[Saved entries]
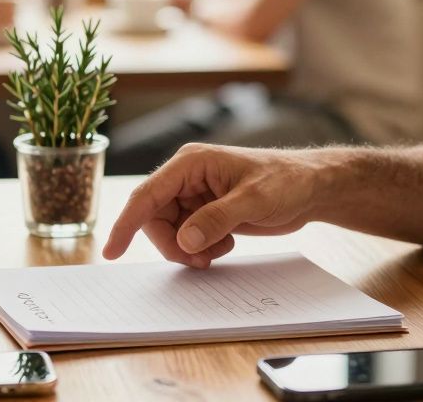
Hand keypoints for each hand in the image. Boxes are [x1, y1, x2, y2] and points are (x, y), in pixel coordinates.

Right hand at [102, 143, 326, 268]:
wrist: (310, 188)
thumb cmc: (285, 181)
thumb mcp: (254, 199)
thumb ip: (217, 218)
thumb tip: (185, 240)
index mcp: (190, 163)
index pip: (146, 195)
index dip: (126, 224)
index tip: (112, 251)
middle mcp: (186, 177)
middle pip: (154, 218)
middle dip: (172, 244)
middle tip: (201, 259)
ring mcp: (194, 195)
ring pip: (169, 231)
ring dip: (188, 249)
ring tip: (220, 250)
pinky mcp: (204, 211)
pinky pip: (185, 237)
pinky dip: (201, 249)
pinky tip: (227, 242)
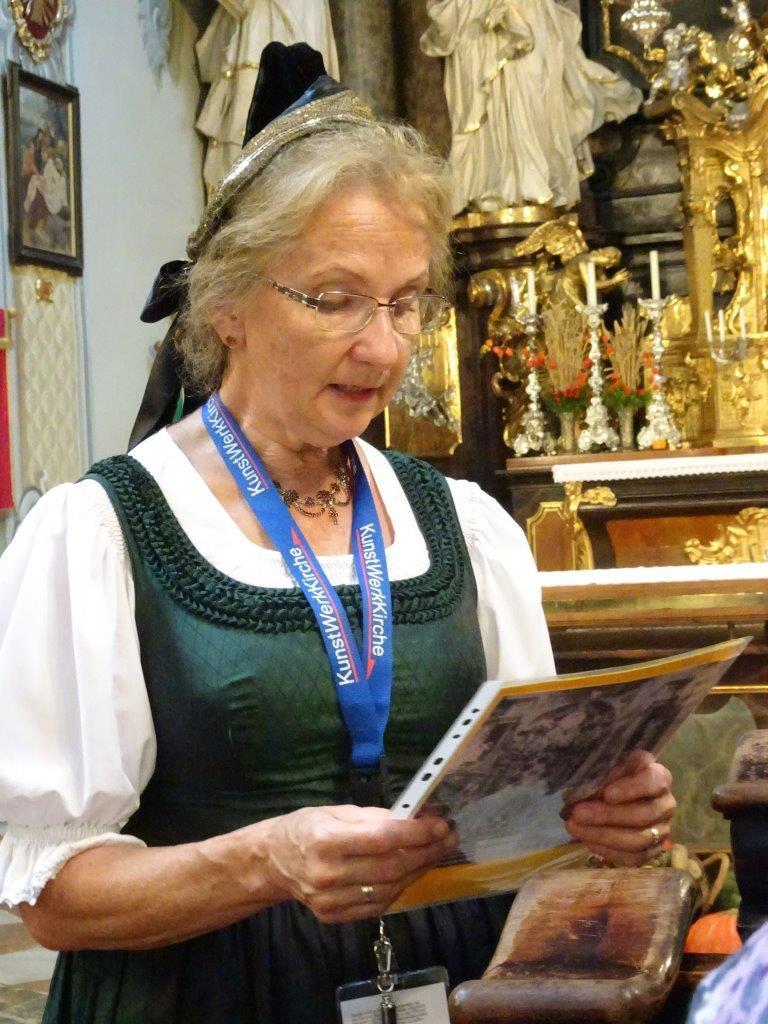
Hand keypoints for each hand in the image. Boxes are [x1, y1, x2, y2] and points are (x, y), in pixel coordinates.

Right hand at [264, 805, 456, 922]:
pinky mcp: (335, 917)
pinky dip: (401, 888)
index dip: (415, 833)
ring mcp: (330, 901)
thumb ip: (374, 817)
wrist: (273, 862)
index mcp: (324, 841)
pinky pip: (378, 905)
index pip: (380, 839)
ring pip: (388, 889)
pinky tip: (413, 871)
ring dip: (419, 870)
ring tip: (437, 852)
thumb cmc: (305, 828)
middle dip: (425, 852)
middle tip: (449, 837)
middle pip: (389, 867)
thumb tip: (415, 817)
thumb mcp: (335, 811)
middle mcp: (326, 875)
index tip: (440, 823)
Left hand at [563, 750, 675, 866]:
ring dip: (603, 835)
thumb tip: (591, 780)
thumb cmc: (612, 776)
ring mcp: (662, 830)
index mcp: (660, 777)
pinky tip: (587, 840)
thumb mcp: (610, 766)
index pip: (653, 782)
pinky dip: (609, 850)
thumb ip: (606, 770)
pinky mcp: (653, 850)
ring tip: (575, 827)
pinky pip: (633, 858)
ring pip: (638, 840)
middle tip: (578, 813)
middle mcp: (666, 804)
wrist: (617, 796)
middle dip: (607, 816)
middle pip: (642, 815)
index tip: (606, 794)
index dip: (630, 789)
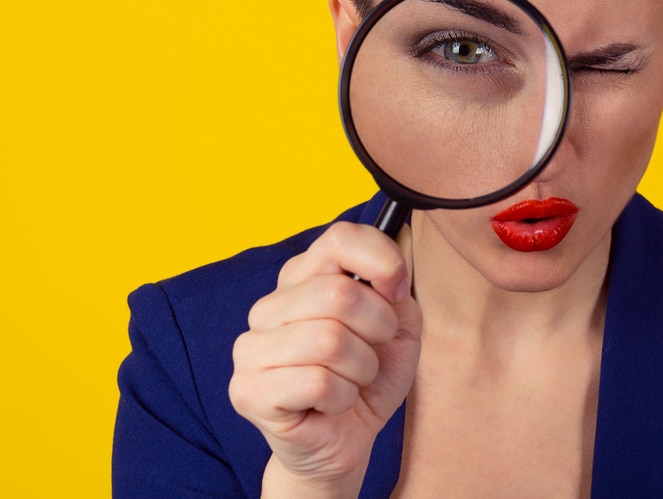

Exercise goal
Sift the data above for lines with "middle", then copy each one.

Reply
middle mcp: (186, 177)
middle pip: (154, 218)
middle dip: (172, 244)
middle tip: (201, 259)
middle dip: (425, 852)
middle tip: (449, 837)
middle pip: (389, 867)
middle mcp: (326, 875)
middle tip: (578, 813)
middle mcp: (666, 804)
middle dip: (607, 816)
middle pip: (642, 815)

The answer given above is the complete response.